これに対し桜田義孝氏は、「優秀なスタッフを含め、自分一人だけでなくいろいろな能力を総結集してジャッジするのが大臣としての仕事」とした上で、「判断力は抜群だと思っています!」と強気な迷言で反論。
辞任する意思はないと主張しました。
「首相を目指すのはやめる」
引用: Pixabay
2018年12月20日、東京五輪・パラリンピック大会に向けて多言語サービスの促進を図るフォーラムにて、桜田義孝氏は「首相を目指すのはやめる」と心中を明かしました。
そもそも首相を目指していたという事実に驚愕してしまう迷言ですが、その理由は「英語とパソコンができないから」だと語った桜田義孝氏。
以前にも桜田義孝氏は「パソコン教室には何回か通ったが忙しくて覚えるのは諦めた」という迷言を残しており、諦めた理由が言葉通り忙しかったからなのか学習能力の範疇を超えていたからなのか真相は不明ですが、パソコンができないことには相当劣等感を抱いていたようです。
また、自前の英語力のみで各国首脳と会話する安倍晋三首相を見て、英語の必要性を実感したという桜田義孝氏は、自戒の念を込め「これから総理を目指す人は英語をしゃべらなくてはダメだ」と表明しました。
失言が多いだけに、まずは日本語の勉強を徹底してほしいと多くの国民が突っ込みを入れたことでしょう。
サヨナラ失言大臣!桜田義孝の今後はいかに?
相次ぐ失言、迷言にもかかわらず、なぜ桜田義孝氏の辞任はここまで伸びたのでしょうか?

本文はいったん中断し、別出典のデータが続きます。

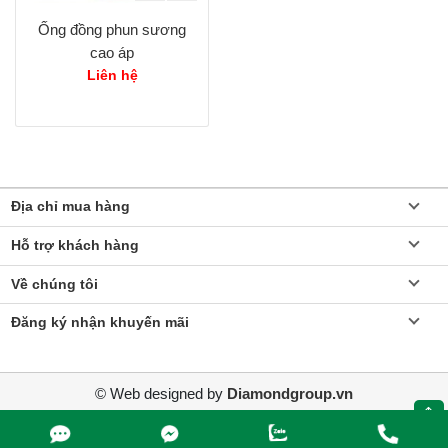
Ống đồng phun sương
cao áp
Liên hệ
Địa chỉ mua hàng
Hỗ trợ khách hàng
Về chúng tôi
Đăng ký nhận khuyến mãi
© Web designed by
Diamondgroup.vn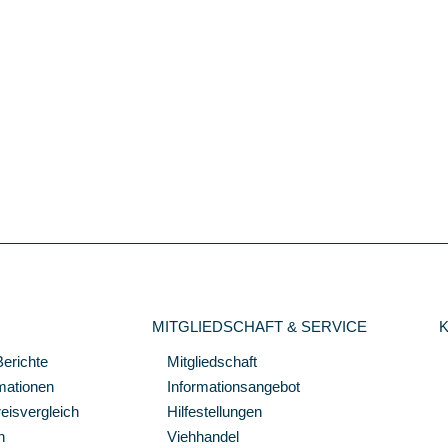
MITGLIEDSCHAFT & SERVICE
Berichte
Mitgliedschaft
mationen
Informationsangebot
isvergleich
Hilfestellungen
n
Viehhandel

それは政界の重鎮・自民党の二階俊博幹事長の要望で、桜田義孝氏の入閣が決まったからだと言われています。
そもそも桜田義孝氏は大工出身の叩き上げの政治家。切れ者というタイプではありませんが、苦労人であり人情味のある性格であるため、二階幹事長のお気に入り議員の一人でした。

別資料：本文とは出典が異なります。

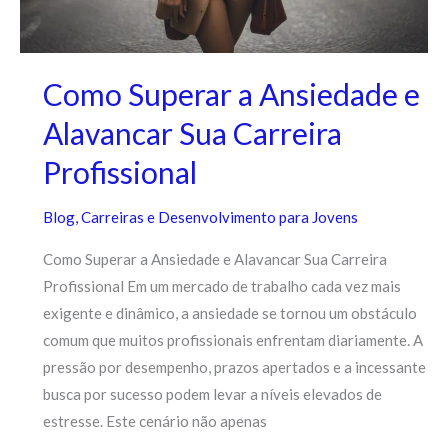
Como Superar a Ansiedade e
Alavancar Sua Carreira
Profissional
Blog
,
Carreiras e Desenvolvimento para Jovens
Como Superar a Ansiedade e Alavancar Sua Carreira
Profissional Em um mercado de trabalho cada vez mais
exigente e dinâmico, a ansiedade se tornou um obstáculo
comum que muitos profissionais enfrentam diariamente. A
pressão por desempenho, prazos apertados e a incessante
busca por sucesso podem levar a níveis elevados de
estresse. Este cenário não apenas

故に安倍晋三首相もなかなか決断が下せず、辞任となった場合は任命責任まで問われてしまうので、失言が続いても「適材適所」という言葉で桜田義孝氏をかばってきたのです。
先日、後任として鈴木善幸首相の息子である自民党の鈴木俊一議員が就任しました。
小さな言い間違いまで槍玉に挙げられたりと少し可哀想になる面もありましたが、五輪担当大臣を退いた後も、桜田義孝氏には政治家という自身の立場を自覚し、言葉をよくよく吟味してから発言してもらいたいものです。
今後は猛省し、真摯な姿勢で国政に臨んでもらうことを、一国民として切に願っています。